生物産業学部食品香粧学科 教授 永島 俊夫

オホーツク新食品誕生記(8)

ビール・発泡酒の開発(7) 流氷をイメージした発泡酒

北海道網走市は流氷が接岸する世界で最も南の地域として知られ、そのシーズンには多くの観光客を迎えています。そのような地域に立地している地ビール会社「網走ビール株式会社」では、流氷をイメージした製品ができないかということを検討し、青く着色した発泡酒の醸造を計画していました。本学部ではこの会社の設立当時から技術支援を行っており、その相談を受けて産学連携による新製品開発を行い、青い発泡酒「流氷ドラフト」が誕生しました。

着色をするということは、どんなに目標とする色素を加えてもベースとなるビール(発泡酒)の色をつけないようにしないとその色は出せません。ビール、発泡酒の色は麦芽由来のもので、麦芽を少なくすればそれ相応に色を淡くすることができますがコクのない淡白な味なることと、泡もちも悪くなってしまいます。それを解決するためには、まず麦芽の使用量をできるだけ少なくし、味の補強は小麦を加え、泡の改善にはナガイモを用いることにしました。種々工程の検討を行い、最終的に海藻由来のスピルリナ色素を加えて着色して完成したのが「流氷ドラフト」です。この製法はこれまでの我々のビール醸造におけるノウハウを結集した製品ということができます。さらに色素は網走ビールの條工場長と同期で、私の研究室の卒業生が勤務している会社で選択していただき使用しました。従ってこれは、農大のネットワークにより生まれた製品ということができます。

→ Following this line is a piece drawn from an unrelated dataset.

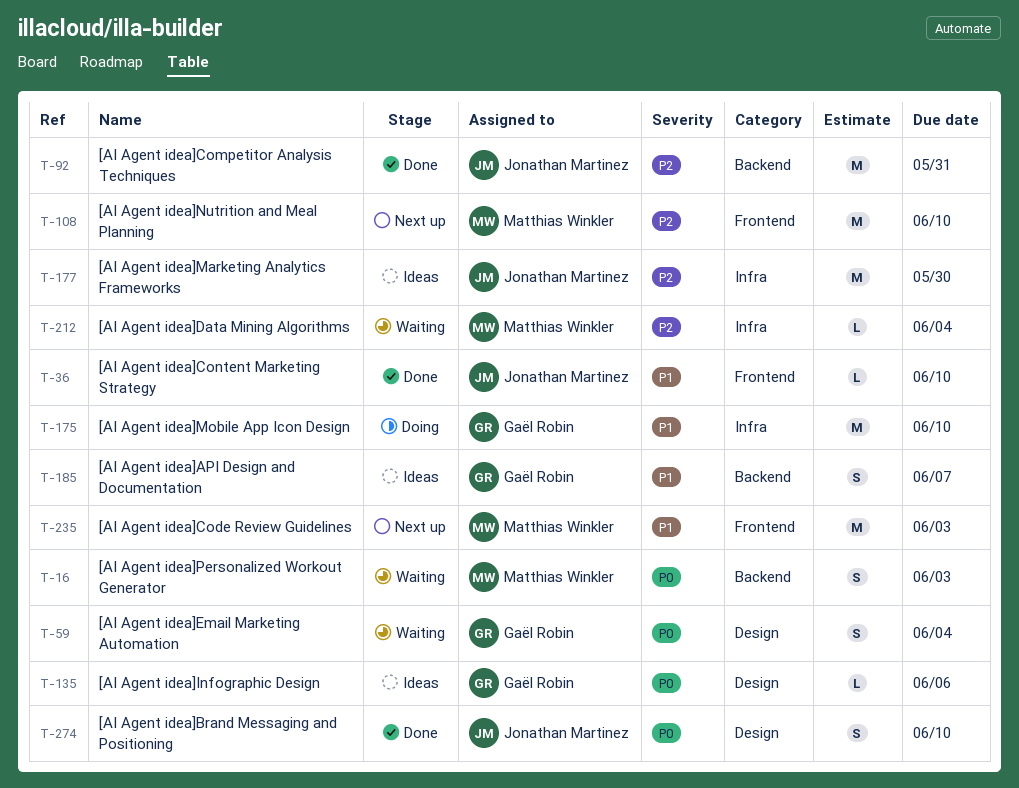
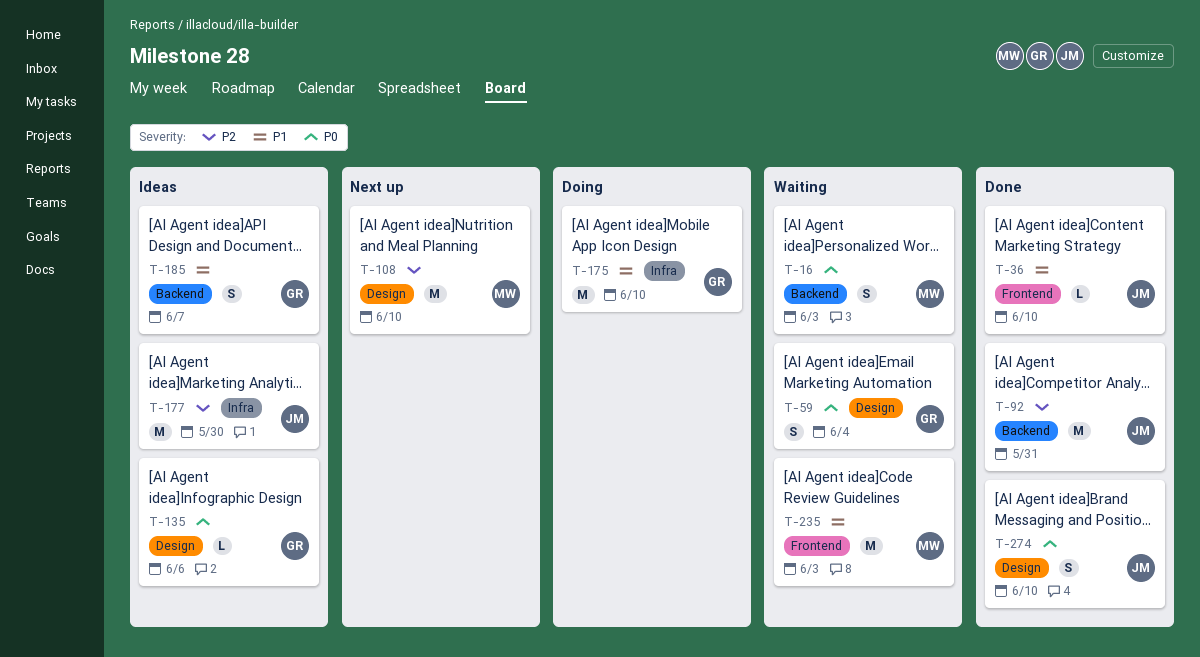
T-108, label: Frontend -> Design
T-212: present -> none
T-235, status: Next up -> Waiting

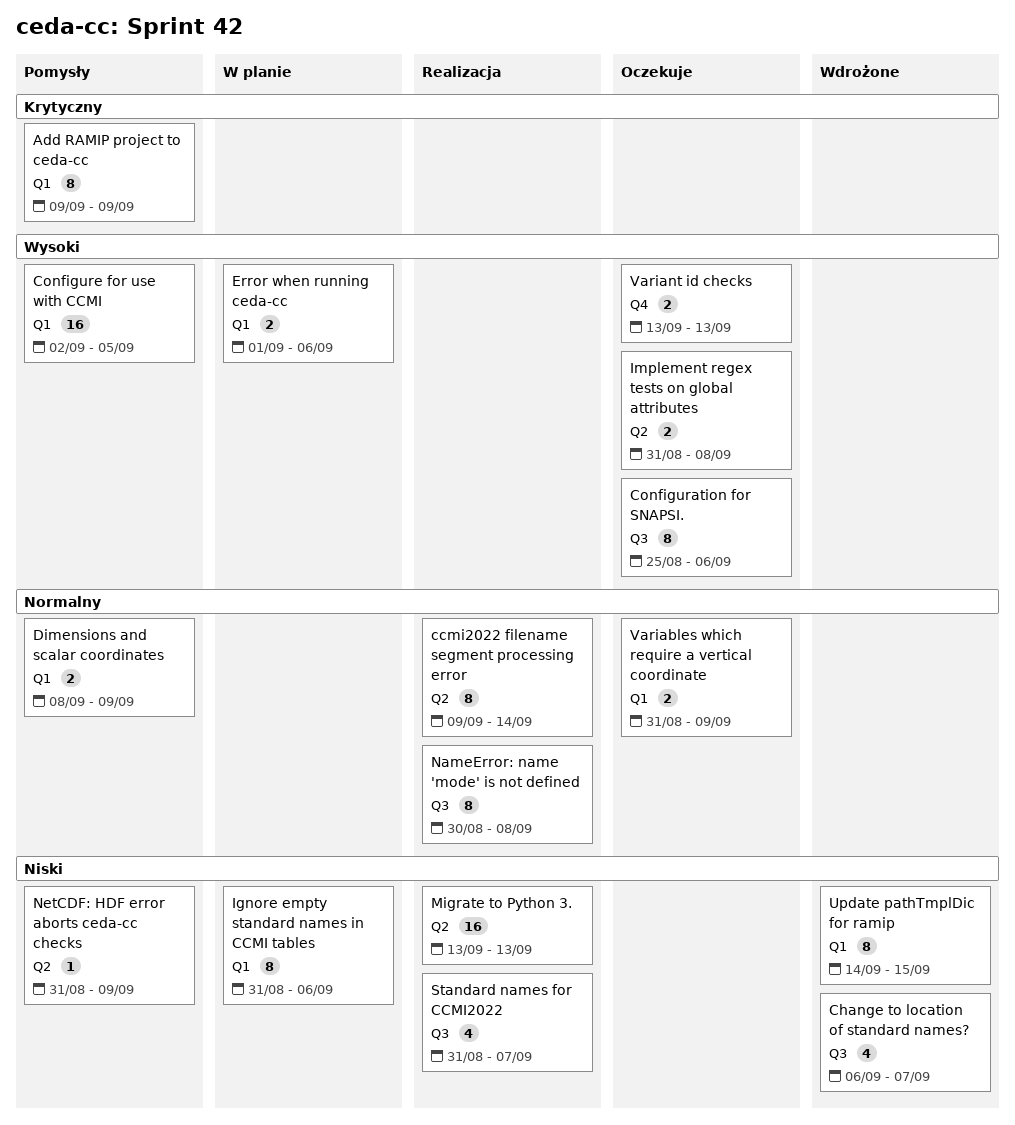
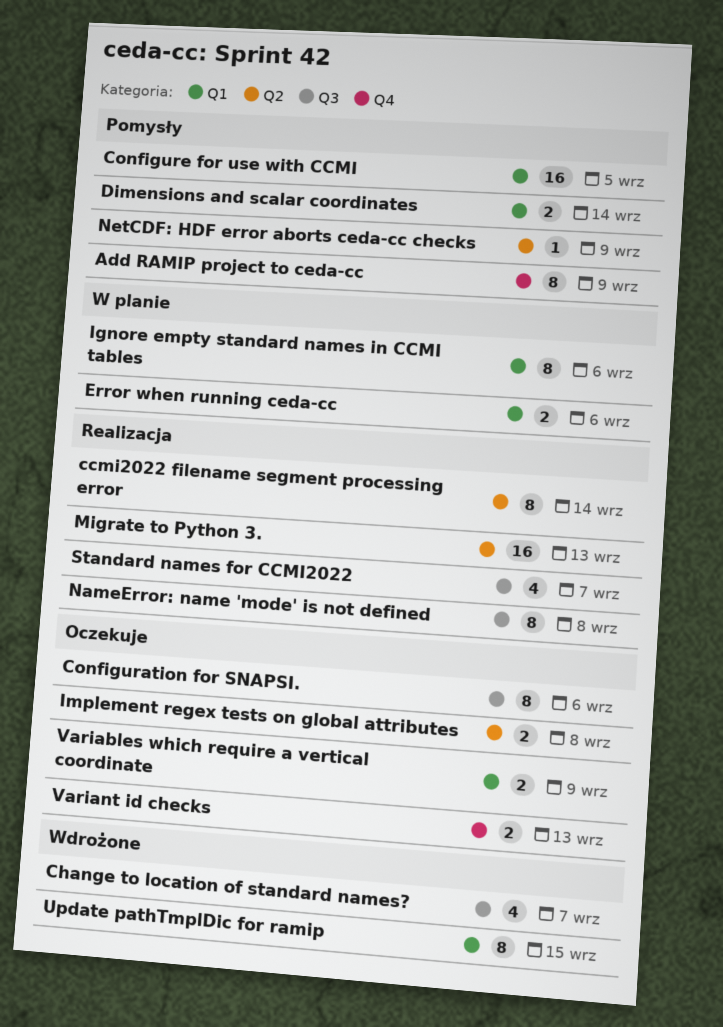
Add RAMIP project to ceda-cc, label: Q1 -> Q4
Dimensions and scalar coordinates, due: Sep 9 -> Sep 14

地ビールである以上、地元でいつでも手に入るようにしたいということで、地域の酒屋さんや土産物を扱うお店、ホテル、空港売店などで販売するとともに、地元の皆さんに応援していただきながら販売することになりました。その結果2月の流氷シーズンに発売されてから、1年間で20万本を売り上げる大ヒット商品となりました。冬の流氷をイメージしたものですが、夏も涼しそうな色であることから、1年を通して売れ行きは好調で、話題性もあり地域だけでなくインターネットなどを通じて広く全国に販売されています。

発泡酒に色素を加えるという製法はほかにはほとんど例がなく、新たなアルコール飲料というカテゴリーを切り開いた発泡酒ということができるでしょう。冬のイメージの「流氷ドラフト」が完成し、ヒットしたことから、引き続き大学と網走ビールで連携し、北海道の夏の代表的な花であるハマナスの果実成分と赤い色素を加えて夏をイメージした「はまなすドラフト」が第2弾として開発、販売されました。その後同様な手法で知床の春をイメージした緑色の「知床ドラフト」、ジャガイモの薄紫色の花をヒントにジャガイモやマタタビなどを加え、収穫の秋をイメージした「じゃがドラフト」が完成し、現在4色の発泡酒「四季シリーズ」が販売されています。 このように、地ビールはこれまでのビール、発泡酒にとらわれない「遊び」ができる面白さがあり、今後さらに多くの製品が生まれることを期待したいと思います。